Clustering the tumors based on pathway similarities.
(A) Consensus clustering of the network inferred disease signatures. Each entry in the matrix shows the co-occurence of each pair of patients. (B) Kaplan-Meier survival plots of the patient groups. Each curve represents one group. (C) Enrichment of KEGG pathways across the patient groups. Reds indicate that KEGG pathways are mainly enriched in patients of specific groups except Group 4 which does not have any KEGG pathway dominantly enriched in its patients.
Fig 8.
Linking the network-guided patient groups to drug treatments through 3D spatial patches.
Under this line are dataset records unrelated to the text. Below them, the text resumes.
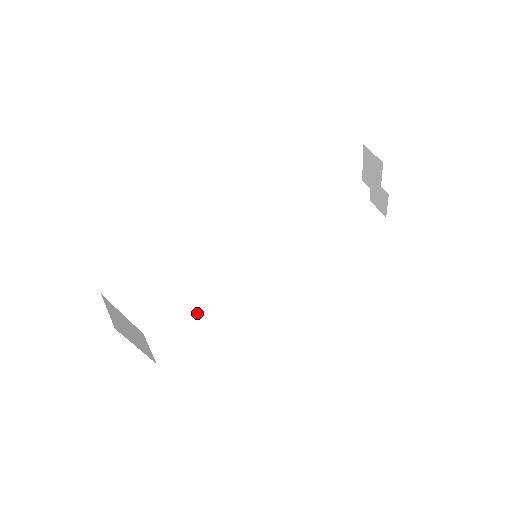
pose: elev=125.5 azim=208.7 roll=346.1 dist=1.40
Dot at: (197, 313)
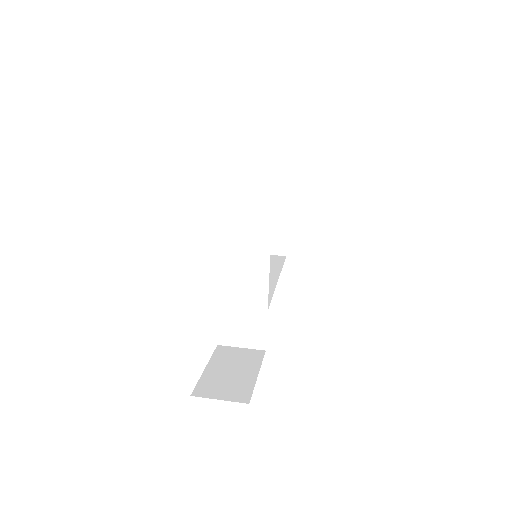
Dot at: (228, 351)
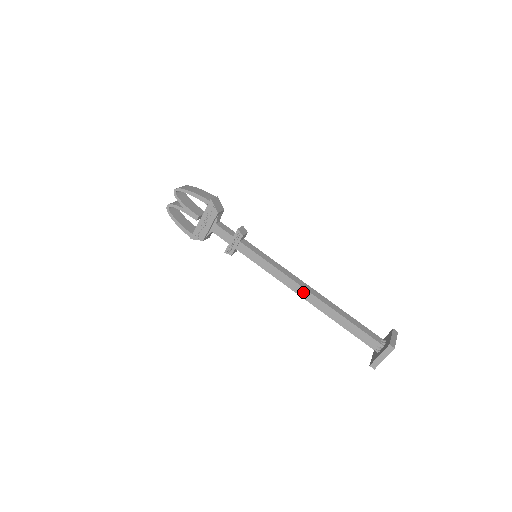
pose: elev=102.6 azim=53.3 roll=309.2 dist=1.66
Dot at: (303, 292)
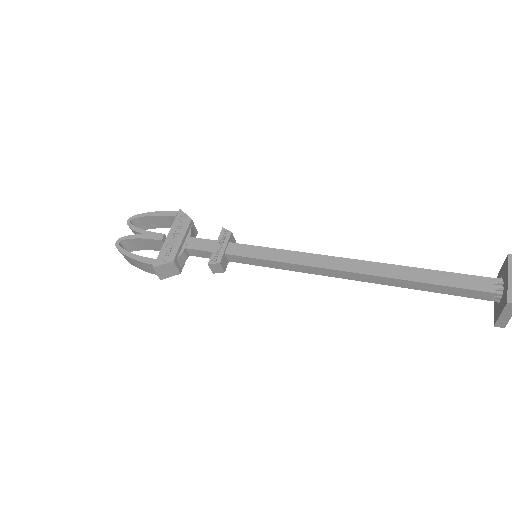
Dot at: (342, 263)
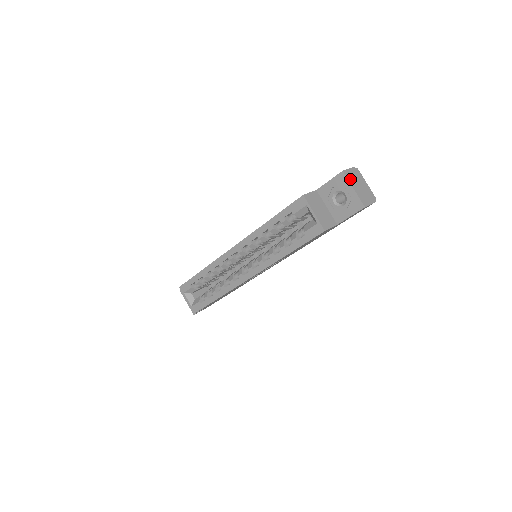
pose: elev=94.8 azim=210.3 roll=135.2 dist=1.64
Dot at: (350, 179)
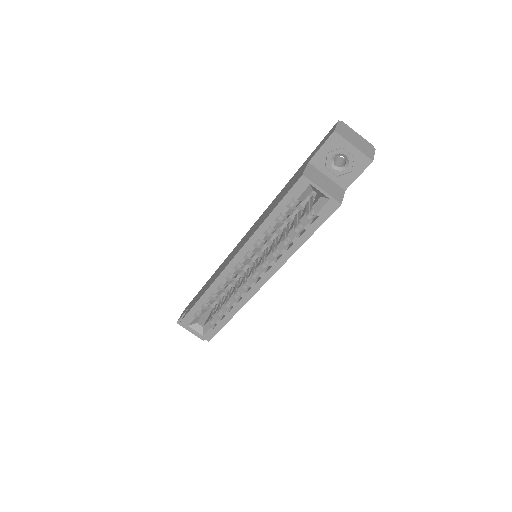
Dot at: (345, 136)
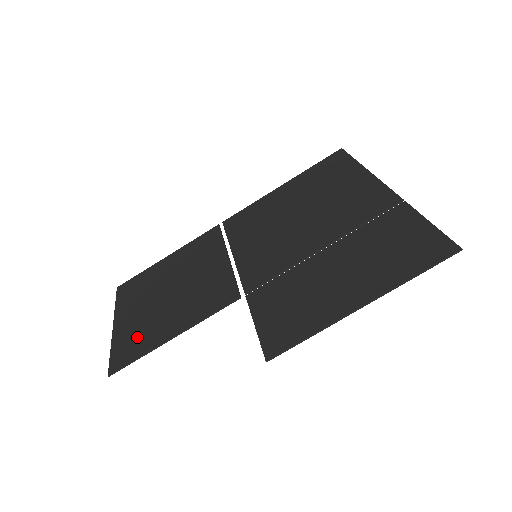
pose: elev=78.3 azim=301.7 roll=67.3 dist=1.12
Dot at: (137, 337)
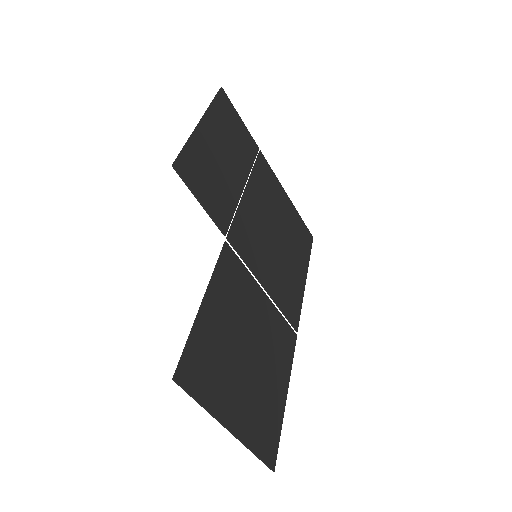
Dot at: (208, 364)
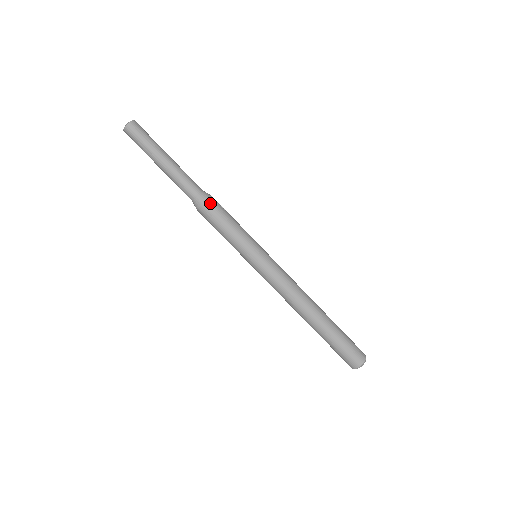
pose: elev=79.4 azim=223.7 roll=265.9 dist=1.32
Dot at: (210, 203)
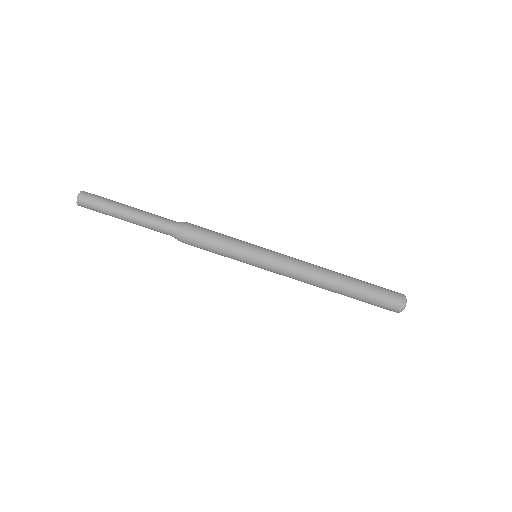
Dot at: (191, 225)
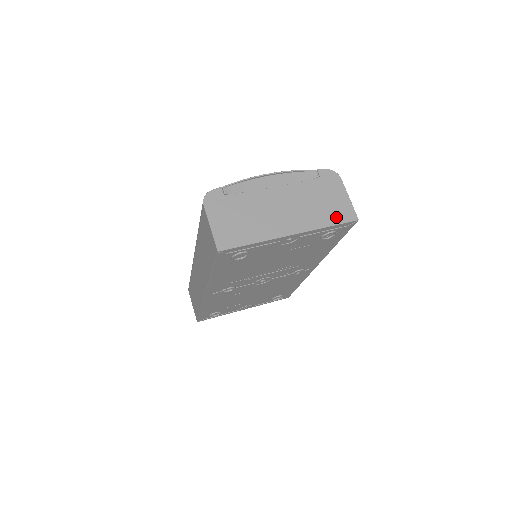
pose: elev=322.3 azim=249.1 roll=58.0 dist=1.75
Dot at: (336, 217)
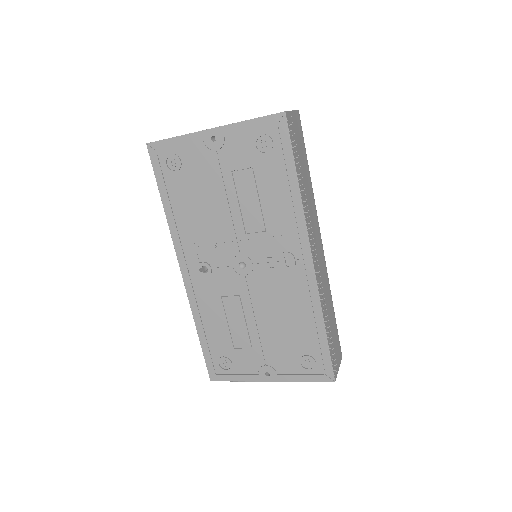
Dot at: occluded
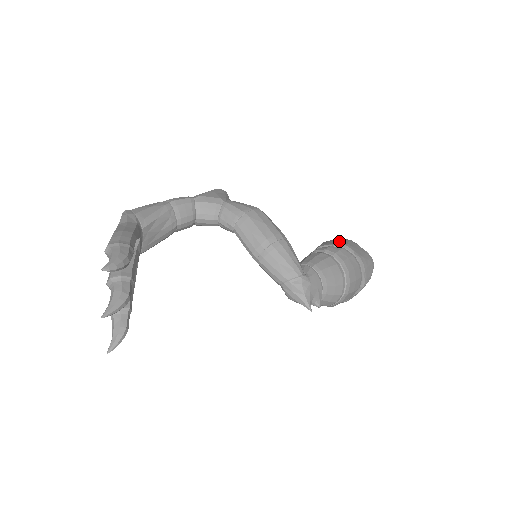
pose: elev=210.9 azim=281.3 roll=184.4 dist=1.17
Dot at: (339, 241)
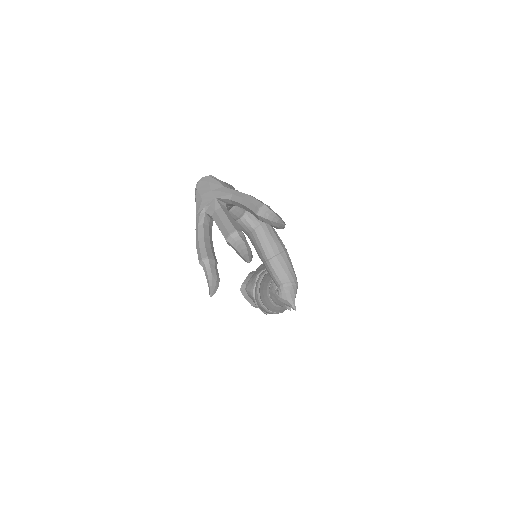
Dot at: occluded
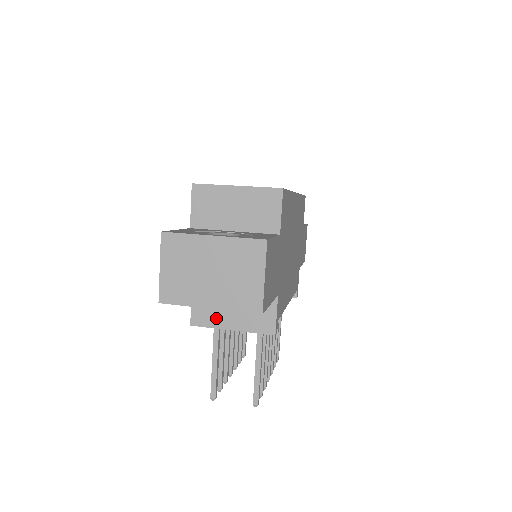
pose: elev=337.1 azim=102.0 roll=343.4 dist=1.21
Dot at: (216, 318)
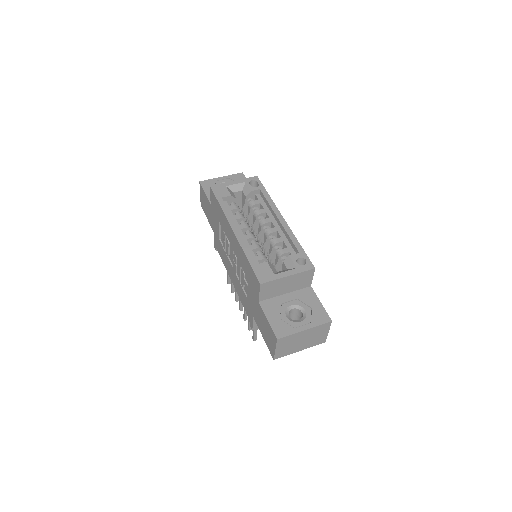
Dot at: occluded
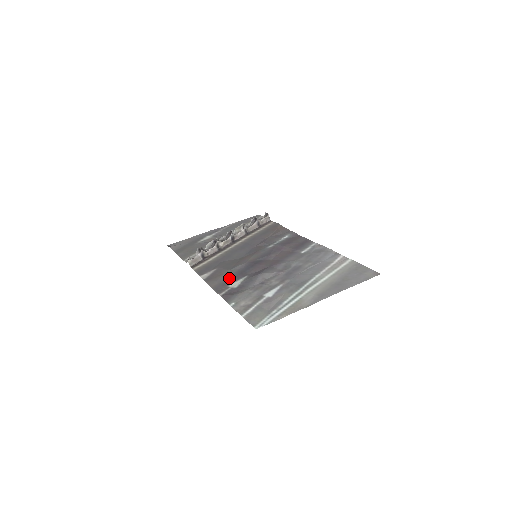
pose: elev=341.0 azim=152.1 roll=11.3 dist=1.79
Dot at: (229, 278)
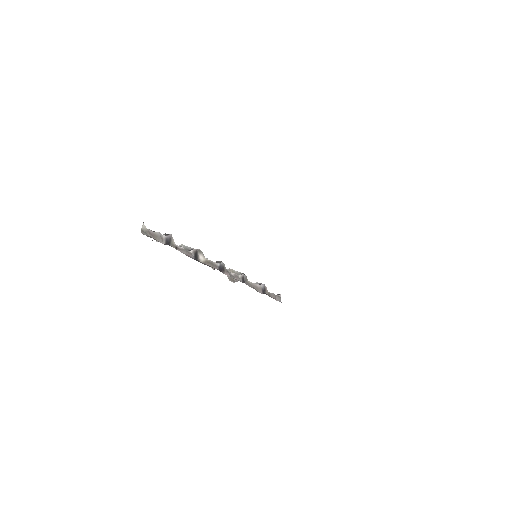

(A) Nodes represent group identifiers, patch names, cell line names, drugs and their targets, respectively. Edges between group Ids and patch names imply the presence of the presence of the corresponding patch in the group. Edges between patch names and cell line Ids represent that at least one mutation in the corresponding patch is present in the connected cell line. Edges between cell lines and drug names imply that the cell line is treated with the corresponding drug. If the cell line is sensitive to the drug then the edge color is red, if resistant the edge color is blue. Edges between drugs and target proteins are to show that proteins targeted by the corresponding drugs that are significantly present in the linked group. (B,C,D) Three submodules are retrieved from the network to show some therapeutic hypotheses where the first one is Pazopanib (targeting CSF1R and PDGFRB) for Group 5, the second is the possible resistance of Group 2 to ATM inhibition and the last one is WZ3105 (targeting SRC) for Group 5.